Ce samedi 7 mai 2011 resterait gravé dans ma mémoire. Pendant trois heures, j’avais erré dans ce village, convaincu que, quelque part, il devait rester un être vivant. Dans ce pays où l’espace est rare, où le temps manque toujours, il existait un lieu, en l’apparence intact, où le silence et l’absence régnaient. Du cimetière à l’école, du supermarché au pavillon de thé, de la gare aux carrefours, j’avais quadrillé les quartiers sans plus me soucier de la police. Il n’y avait personne. Au cœur de la zone interdite, j’étais l’unique être vivant. Cette sensation de solitude m’avait paru aussi violente qu’une injection d’acide dans les veines. Être seul peut-il être pire que la mort ? Un instant seulement, j’avais cru entendre au loin l’aboiement isolé d’un chien. L’instant suivant, je craignais que mon imagination, pour m’offrir une consolation, n’eût créé pour moi un compagnon de misère. Ce fut l’un des pires souvenirs que j’avais rapporté de la zone rouge.

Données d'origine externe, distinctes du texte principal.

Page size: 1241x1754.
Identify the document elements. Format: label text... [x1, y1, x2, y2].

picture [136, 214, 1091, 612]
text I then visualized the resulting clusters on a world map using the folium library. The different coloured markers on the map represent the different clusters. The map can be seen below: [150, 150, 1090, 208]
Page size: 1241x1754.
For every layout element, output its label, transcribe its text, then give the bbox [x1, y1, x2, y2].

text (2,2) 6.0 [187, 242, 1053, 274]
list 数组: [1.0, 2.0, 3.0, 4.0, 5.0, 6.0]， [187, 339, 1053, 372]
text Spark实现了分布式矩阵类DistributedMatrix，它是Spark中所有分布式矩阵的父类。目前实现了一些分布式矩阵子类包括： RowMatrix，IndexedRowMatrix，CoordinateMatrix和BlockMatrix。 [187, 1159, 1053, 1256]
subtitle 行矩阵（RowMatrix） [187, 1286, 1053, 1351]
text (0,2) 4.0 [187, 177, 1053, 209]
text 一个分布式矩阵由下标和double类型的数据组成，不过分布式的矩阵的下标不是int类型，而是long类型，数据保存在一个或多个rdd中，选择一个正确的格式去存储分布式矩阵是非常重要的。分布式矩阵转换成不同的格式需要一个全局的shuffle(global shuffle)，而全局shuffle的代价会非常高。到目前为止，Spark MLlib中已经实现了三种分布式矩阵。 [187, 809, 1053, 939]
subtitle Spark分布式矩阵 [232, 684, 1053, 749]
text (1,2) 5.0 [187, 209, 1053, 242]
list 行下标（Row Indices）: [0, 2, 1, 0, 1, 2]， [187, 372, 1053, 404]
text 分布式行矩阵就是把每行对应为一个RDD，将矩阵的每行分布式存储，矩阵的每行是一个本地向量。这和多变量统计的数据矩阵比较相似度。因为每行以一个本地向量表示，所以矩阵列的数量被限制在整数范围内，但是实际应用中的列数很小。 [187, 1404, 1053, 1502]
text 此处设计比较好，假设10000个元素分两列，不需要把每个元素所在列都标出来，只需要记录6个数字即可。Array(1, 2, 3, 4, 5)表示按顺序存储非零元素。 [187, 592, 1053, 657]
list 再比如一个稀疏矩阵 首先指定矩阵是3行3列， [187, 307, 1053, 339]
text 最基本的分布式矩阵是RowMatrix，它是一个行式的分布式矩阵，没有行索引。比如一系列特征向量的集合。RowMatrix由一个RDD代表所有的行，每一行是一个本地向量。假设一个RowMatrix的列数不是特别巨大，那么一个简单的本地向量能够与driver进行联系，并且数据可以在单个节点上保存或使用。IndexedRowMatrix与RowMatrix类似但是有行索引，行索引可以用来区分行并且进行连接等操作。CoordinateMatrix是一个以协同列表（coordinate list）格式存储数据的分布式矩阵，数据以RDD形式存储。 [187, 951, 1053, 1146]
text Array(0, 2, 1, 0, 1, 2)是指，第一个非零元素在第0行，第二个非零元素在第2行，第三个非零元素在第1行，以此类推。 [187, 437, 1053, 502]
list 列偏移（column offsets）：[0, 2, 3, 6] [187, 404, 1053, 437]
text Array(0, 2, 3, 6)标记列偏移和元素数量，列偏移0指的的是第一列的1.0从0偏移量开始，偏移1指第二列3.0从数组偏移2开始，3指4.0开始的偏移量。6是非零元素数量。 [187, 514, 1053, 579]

Ce n’est absolument pas une lecture de science-fiction mais bien le choc de la réalité. L’idée est multiple et l’intérêt de cette lecture tout autant : rendre hommage à un homme debout, faire le bilan d’une énergie que nous croyons à tort maîtriser et qui finira tout bonnement par nous exploser à la gueule, réfléchir au lien entre la structure d’une société et le destin individuel des hommes qui la composent, réfléchir à l’information, à la désinformation, à la manipulation des masses, compatir, souffrir avec et pour ces humains et ces animaux dont aujourd’hui le sort nous reste en partie inconnu, ne pas oublier les risques encourus par un seul homme et la valeur d’un combat individuel qui fédère autour de lui des bonnes volontés et des gens compétents. Il n’y pas aujourd’hui de solutions apportées pour restaurer un territoire que nous avons par nos errements dénaturé, détruit, rendu insalubre. Cinq ans après la publication de ce reportage, Naoto Matsumura semble toujours en vie. Pour le reste, je ne me leurre pas, rien n’a changé. Mais nous n’oublions pas.